In some individuals of bigleaf maple, the grain patterns are unsurpassed, even by walnut, suggesting a potential for use in furniture. Considering its productivity, easy regeneration, and low risk of being affected by damaging agents, bigleaf maple is a suitable species for intensive management on some coastal sites (for example, skeletal alluvial fans, fragmental colluvial slopes, stream-edge sites, and floodplains). Considering its wildlife and aesthetic values and soil improvement capacity, it is a useful short-term or even a long-term, minor admixture in coniferous stands, such as common douglas stands, in southwestern B.C.
There are two other shrub-sized maple species: vine maple (Acer circinatumPursh) and Douglas maple (Acer glabrum Torr.), the latter of which may attain small tree size.
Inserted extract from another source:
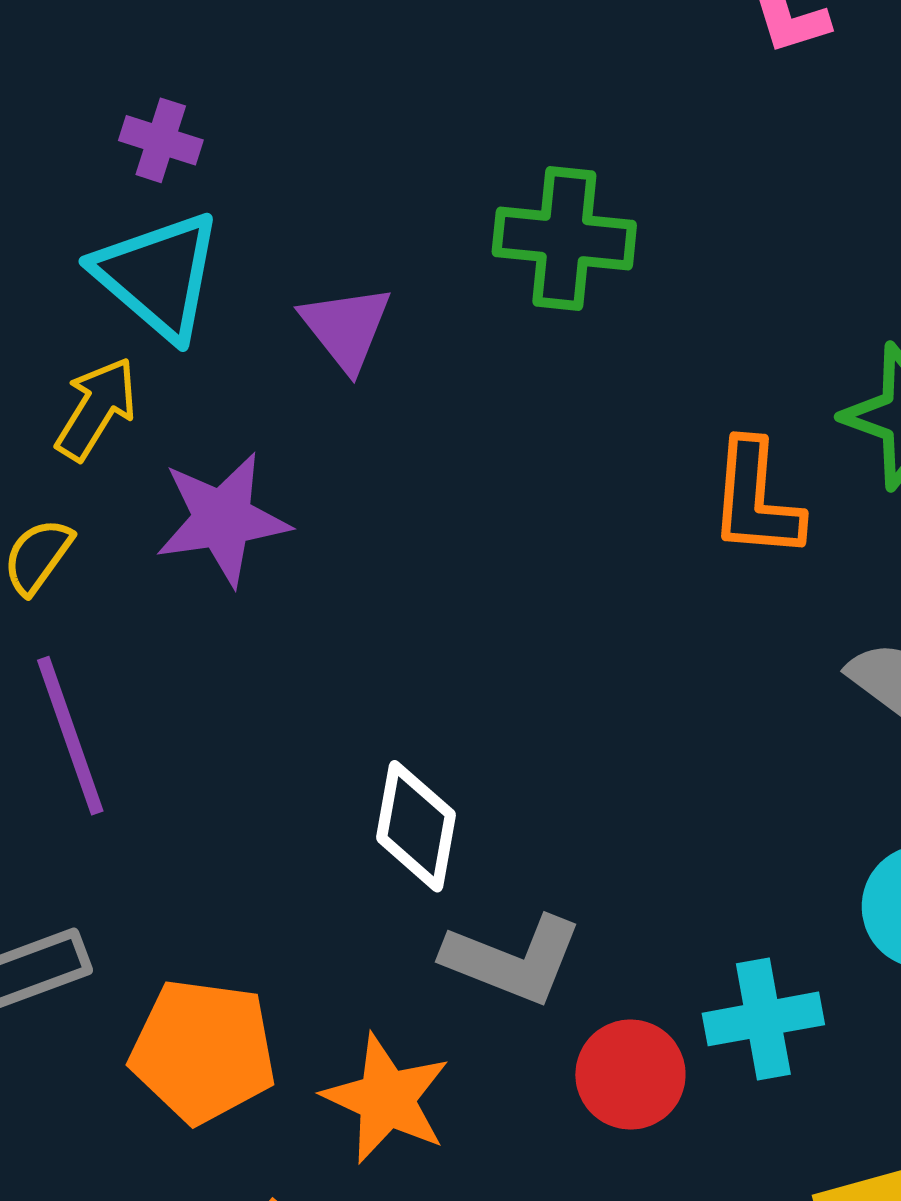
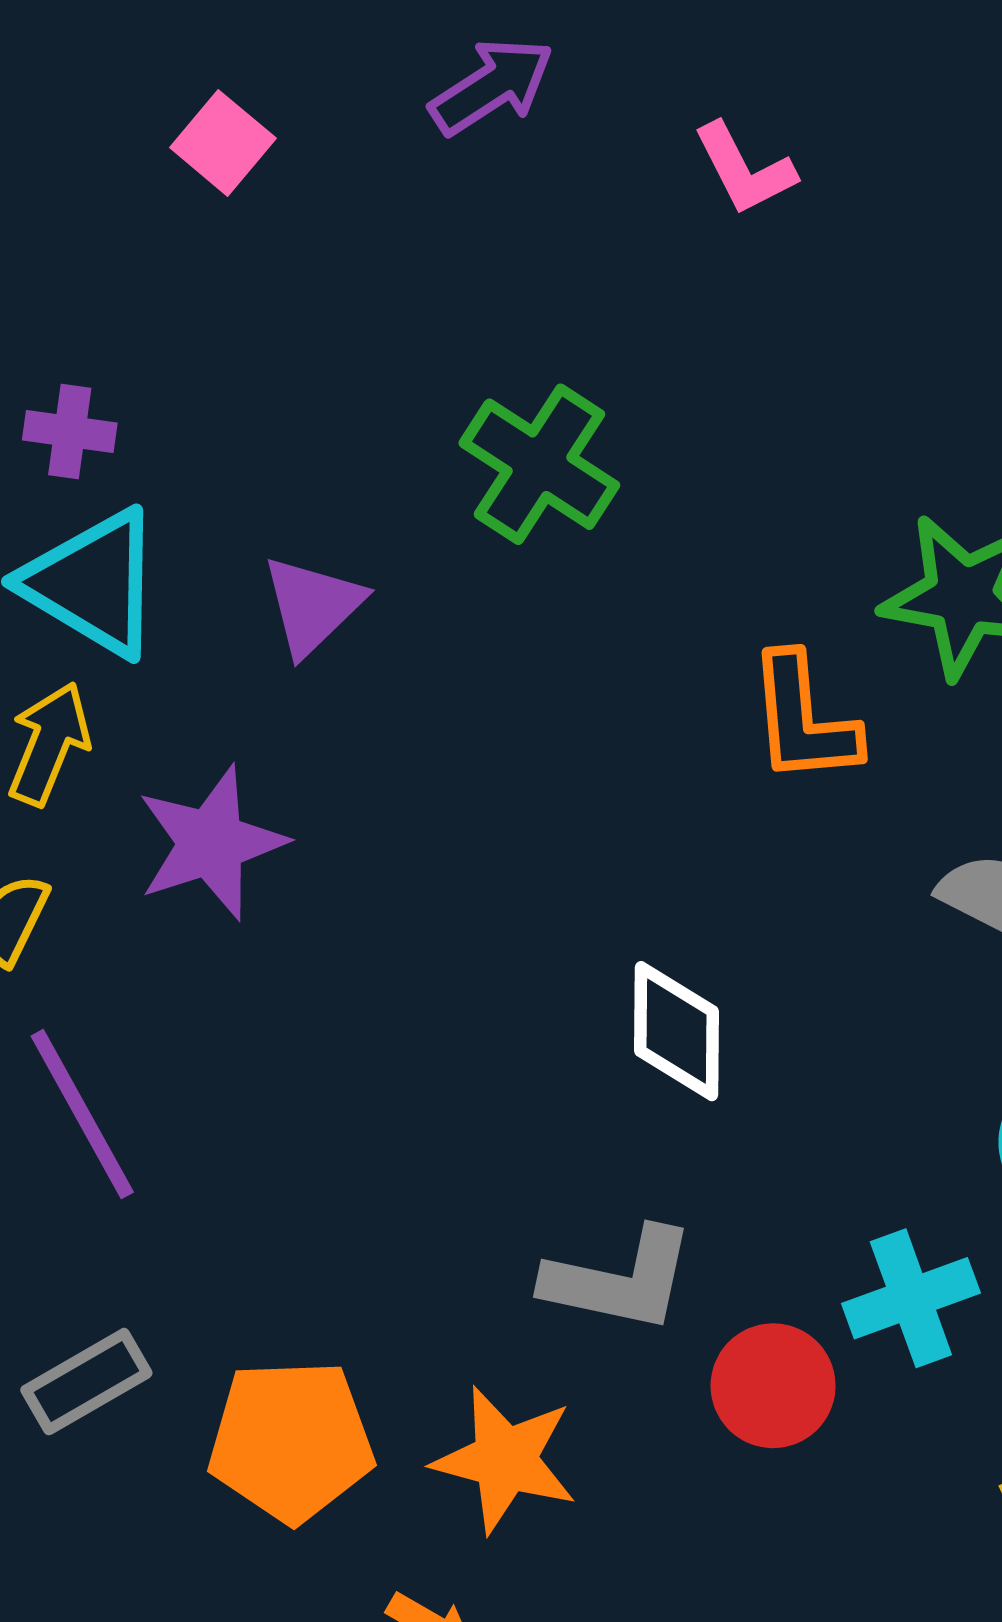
green cross: (564, 238) -> (539, 464), turned 37
purple triangle: (346, 328) -> (313, 605), turned 34
white diamond: (416, 826) -> (677, 1031), moved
While the range of vine maple is restricted to the southern coastal mainland, Douglas maple occurs throughout central and southern B.C., except the outer coastal region. Both species are shade-tolerant and their litterfall, like that of bigleaf maple, improves humus form quality. More detailed silvics information is given by:
Minore, D. and J.C. Zasada. 1990. Acer macrophyllum. Pp. 33-40 in R.M. Burns and B.H. Honkala (technical coordinators) Silvics of North America, Vol. 2. Agri. Handbook 654, USDA For. Serv., Washington, D.C.